Now from $\forall x \in A(P(x))$ using universal instantiation, I get $P(c)$ where $c$ is an arbitrary element in $A$. Now my doubt is, if using $\exists y \in A(Q(y))$, can I conclude $Q(c)$ ?. My reasoning says yes, because $c$ is an arbitrary element in $A$ and $y \in A$. Is this type of instantiation from universal to existential has a special name ?
On
Now from $∀x∈A(P(x))$ using universal instantiation, I get $P(c)$ where $c$ is an arbitrary element in A . Now my doubt is, if using $∃y∈A(Q(y))$ , can I conclude $Q(c)$ ?.
No.
My reasoning says yes, because $c$ is an arbitrary element in $A$ and $y∈A$ . Is this type of instantiation from universal to existential has a special name ?
Your reasoning is almost correct. You can pick a value $c$ where $Q(c)$ holds, but this not an arbitrary value from a universal instantiation of the first statement.
It's a witness from an existential instantiation of the second statement.
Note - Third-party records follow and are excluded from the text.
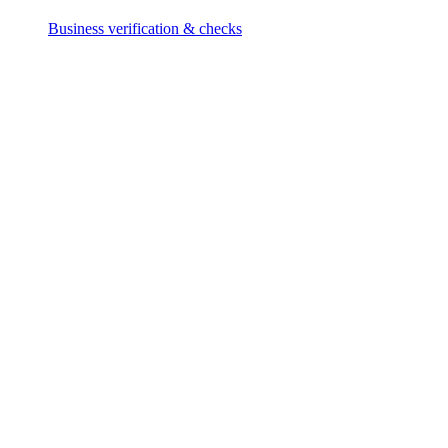
Business verification & checks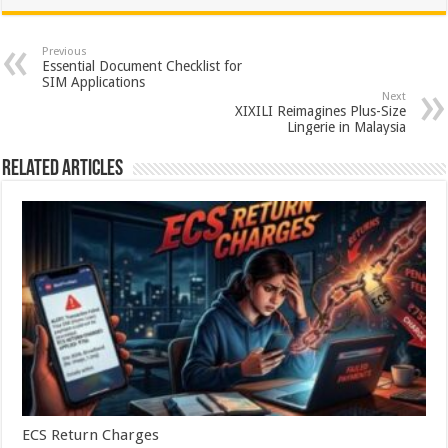
at
e
tt
er
ar
sA
b
er
es
e
Previous
Essential Document Checklist for
p
o
t
SIM Applications
Next
p
o
XIXILI Reimagines Plus-Size
Lingerie in Malaysia
k
Related Articles
ECS Return Charges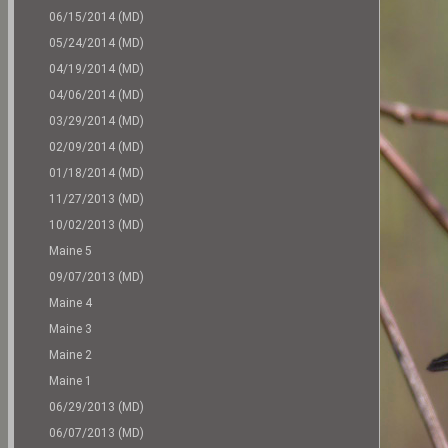
06/15/2014 (MD)
05/24/2014 (MD)
04/19/2014 (MD)
04/06/2014 (MD)
03/29/2014 (MD)
02/09/2014 (MD)
01/18/2014 (MD)
11/27/2013 (MD)
10/02/2013 (MD)
Maine 5
09/07/2013 (MD)
Maine 4
Maine 3
Maine 2
Maine 1
06/29/2013 (MD)
06/07/2013 (MD)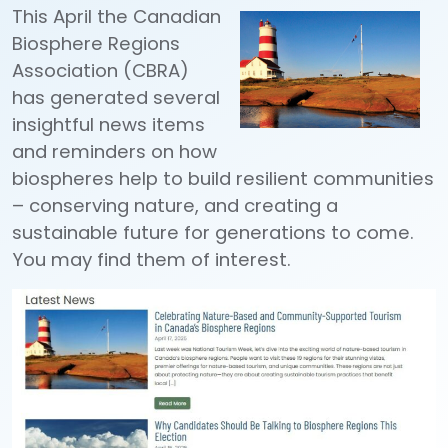
This April the Canadian
Biosphere Regions
Association (CBRA)
has generated several
insightful news items
and reminders on how
biospheres help to build resilient communities
– conserving nature, and creating a
sustainable future for generations to come.
You may find them of interest.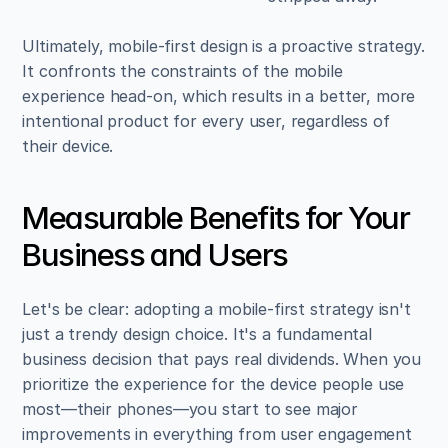
Ultimately, mobile-first design is a proactive strategy. 
It confronts the constraints of the mobile 
experience head-on, which results in a better, more 
intentional product for every user, regardless of 
their device.
Measurable Benefits for Your 
Business and Users
Let's be clear: adopting a mobile-first strategy isn't 
just a trendy design choice. It's a fundamental 
business decision that pays real dividends. When you 
prioritize the experience for the device people use 
most—their phones—you start to see major 
improvements in everything from user engagement 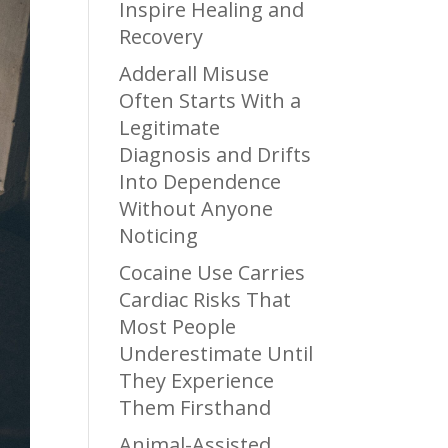
Inspire Healing and
Recovery
Adderall Misuse
Often Starts With a
Legitimate
Diagnosis and Drifts
Into Dependence
Without Anyone
Noticing
Cocaine Use Carries
Cardiac Risks That
Most People
Underestimate Until
They Experience
Them Firsthand
Animal-Assisted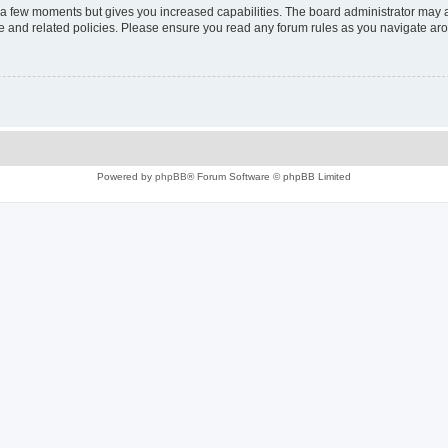
y a few moments but gives you increased capabilities. The board administrator may a
use and related policies. Please ensure you read any forum rules as you navigate ar
Powered by
phpBB
® Forum Software © phpBB Limited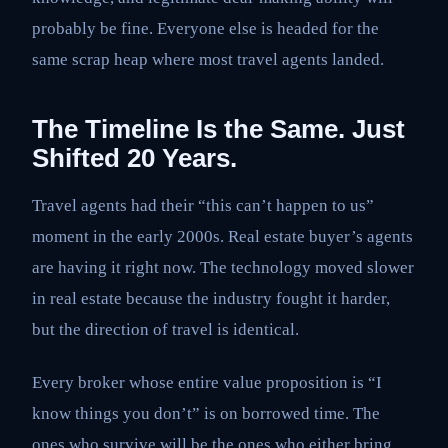
probably be fine. Everyone else is headed for the
same scrap heap where most travel agents landed.
The Timeline Is the Same. Just
Shifted 20 Years.
Travel agents had their “this can’t happen to us”
moment in the early 2000s. Real estate buyer’s agents
are having it right now. The technology moved slower
in real estate because the industry fought it harder,
but the direction of travel is identical.
Every broker whose entire value proposition is “I
know things you don’t” is on borrowed time. The
ones who survive will be the ones who either bring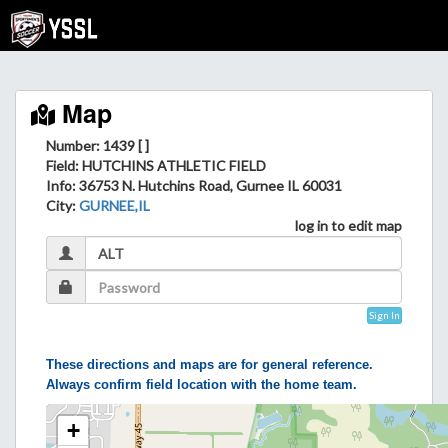
Map
Number: 1439 [ ]
Field
: HUTCHINS ATHLETIC FIELD
Info
: 36753 N. Hutchins Road, Gurnee IL 60031
City
:
GURNEE,IL
log in to edit map
Sign In
These directions and maps are for general reference.
Always confirm field location with the home team.
+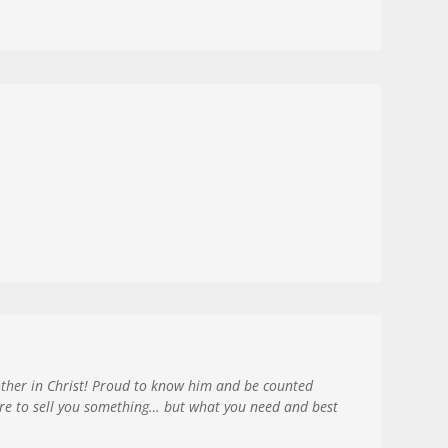
rother in Christ! Proud to know him and be counted
ere to sell you something… but what you need and best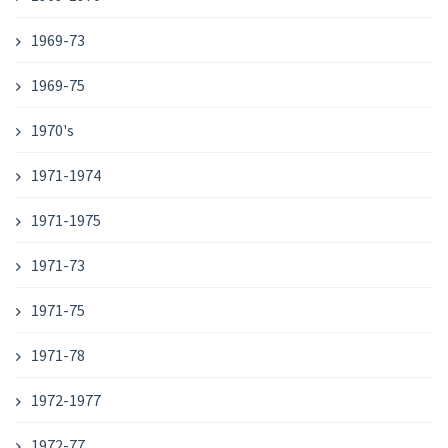
1969-73
1969-75
1970's
1971-1974
1971-1975
1971-73
1971-75
1971-78
1972-1977
1972-77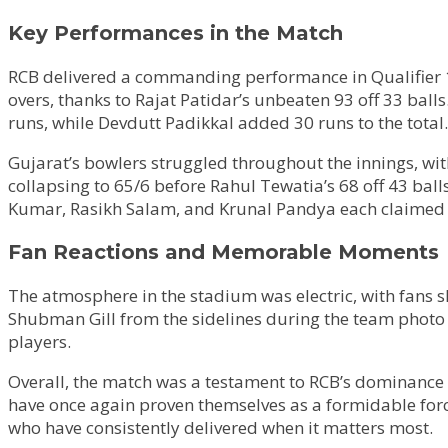
Key Performances in the Match
RCB delivered a commanding performance in Qualifier 1,
overs, thanks to Rajat Patidar’s unbeaten 93 off 33 ball
runs, while Devdutt Padikkal added 30 runs to the total.
Gujarat’s bowlers struggled throughout the innings, wi
collapsing to 65/6 before Rahul Tewatia’s 68 off 43 bal
Kumar, Rasikh Salam, and Krunal Pandya each claimed 
Fan Reactions and Memorable Moments
The atmosphere in the stadium was electric, with fans s
Shubman Gill from the sidelines during the team photo 
players.
Overall, the match was a testament to RCB’s dominance 
have once again proven themselves as a formidable force
who have consistently delivered when it matters most.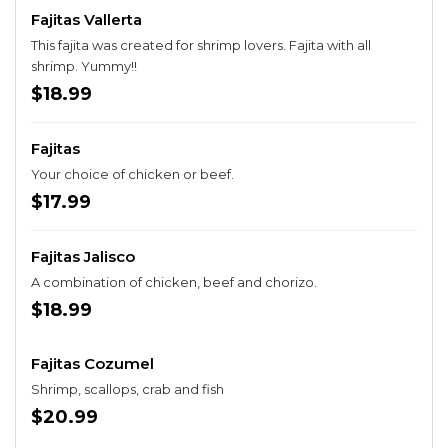
Fajitas Vallerta
This fajita was created for shrimp lovers. Fajita with all
shrimp. Yummy!!
$18.99
Fajitas
Your choice of chicken or beef.
$17.99
Fajitas Jalisco
A combination of chicken, beef and chorizo.
$18.99
Fajitas Cozumel
Shrimp, scallops, crab and fish
$20.99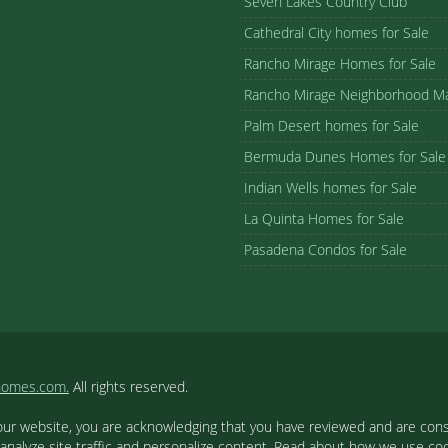
Seven Lakes Country Club
Cathedral City homes for Sale
Rancho Mirage Homes for Sale
Rancho Mirage Neighborhood M
Palm Desert homes for Sale
Bermuda Dunes Homes for Sale
Indian Wells homes for Sale
La Quinta Homes for Sale
Pasadena Condos for Sale
homes.com.
All rights reserved.
our website, you are acknowledging that you have reviewed and are cons
 analyze site traffic and personalize content. Read about how we use c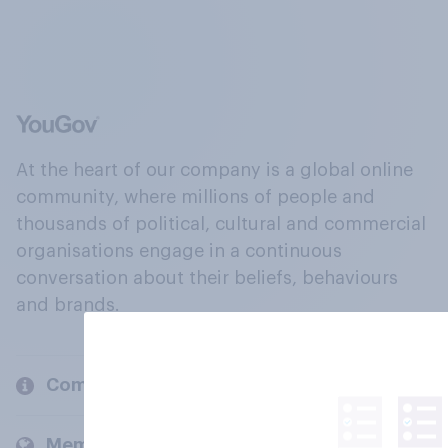
At the heart of our company is a global online
community, where millions of people and
thousands of political, cultural and commercial
organisations engage in a continuous
conversation about their beliefs, behaviours
and brands.
Company
Members and clients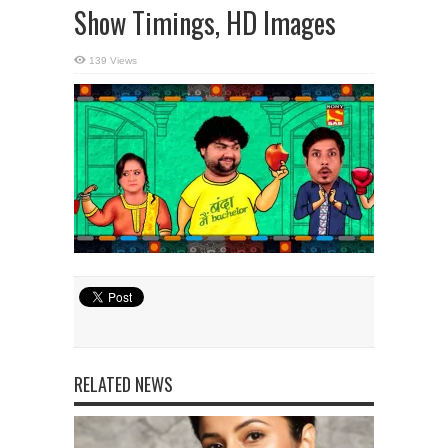
Show Timings, HD Images
139 Views
RELATED NEWS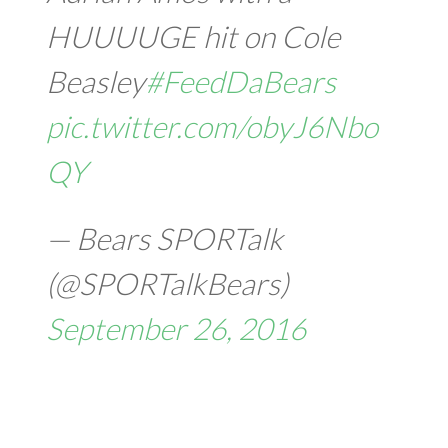
HUUUUGE hit on Cole
Beasley
#FeedDaBears
pic.twitter.com/obyJ6Nbo
QY
— Bears SPORTalk
(@SPORTalkBears)
September 26, 2016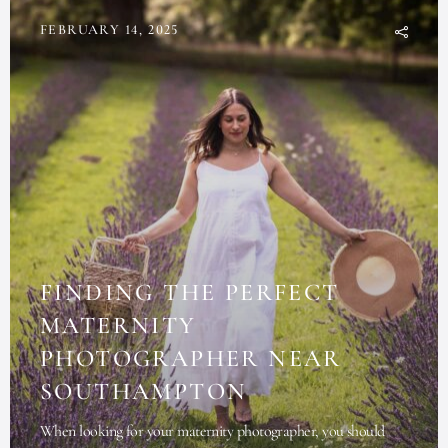
FEBRUARY 14, 2025
FINDING THE PERFECT
MATERNITY
PHOTOGRAPHER NEAR
SOUTHAMPTON
When looking for your maternity photographer, you should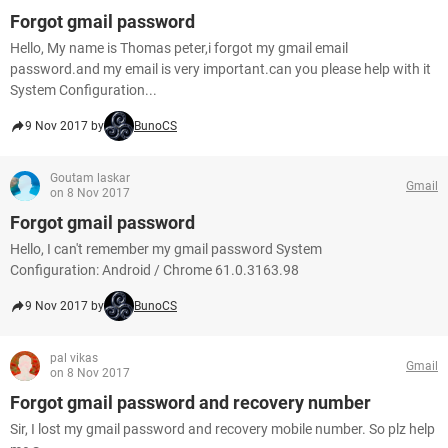
Forgot gmail password
Hello, My name is Thomas peter,i forgot my gmail email
password.and my email is very important.can you please help with it
System Configuration...
9 Nov 2017 by
BunoCS
Goutam laskar
Gmail
on 8 Nov 2017
Forgot gmail password
Hello, I can't remember my gmail password System
Configuration: Android / Chrome 61.0.3163.98
9 Nov 2017 by
BunoCS
pal vikas
Gmail
on 8 Nov 2017
Forgot gmail password and recovery number
Sir, I lost my gmail password and recovery mobile number. So plz help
You can then select this witness from a universal instantiation, but, as it's not arbitrary you cannot subsequently use it in universal generalisation. A witness can only be used in a subsequent existential generalisation.
Thus we do so:
$\begin{align} \exists y\in A\;Q(y) \;&\vdash\; Q(c)&\text{EI}, c\in A \\[2ex] \forall x\in A\;P(x) \;&\vdash\; P(c)&\text{UI}(\mid_c^x) \\[1ex] P(c), Q(c) \;&\vdash\; P(c)\wedge Q(c)&\wedge\text{I} \\[1ex] P(c)\wedge Q(c) \;&\vdash\; \exists x\in A\;(P(x)\wedge Q(x))&\text{EG} \\[2ex] \therefore \forall x\in A\;P(x),\, \exists y\in A\;Q(y)\;&\vdash\; \exists x\in A\;(P(x)\wedge Q(x)) & \Box \end{align}$
No, you have to go the other way around: from $\exists y\in A(Q(y))$ we instantiate to get a $c$ with $Q(c)$; we now conclude that $P(c)$ holds, because $\forall x\in A(P(c))$.
One way to picture this is as a game. You're trying to show that a statement - say, $\exists x\in A(P(x) \wedge Q(x))$ - is true, and your opponent (me) is trying to thwart you. Your example goes as follows:
You: "I know that $\forall x\in A(P(x))$. Give me some $x\in A$ such that $P(x)$."
Me: "Sure, have this thing $c$. I promise you $P(c)$ holds."
You: "I know that there is some $x$ with $Q(x)$. I claim $Q(c)$ holds, in particular, so I've found an $x$ with $P(x)\wedge Q(x)$."
Me: "Haha, I chose a $c$ that doesn't satisfy $Q(c)$! You have made an incorrect deduction, so you lose."
The right way to approach this is the opposite:
You: "I know $\exists x\in A(Q(x))$. Give me some $x\in A$ with $Q(x)$."
Me: "Sure, have this thing $c$. I promise you $Q(c)$ holds."
You: "Well, I know that $\forall x\in A(P(x))$ - so in particular, $P(c)$. So I have $P(c)\wedge Q(c)$."
Me: "Curses!"
The general name for this sort of thing is game semantics. I find it a very helpful framework for understanding the (in)validity of logical arguments (and many other things besides).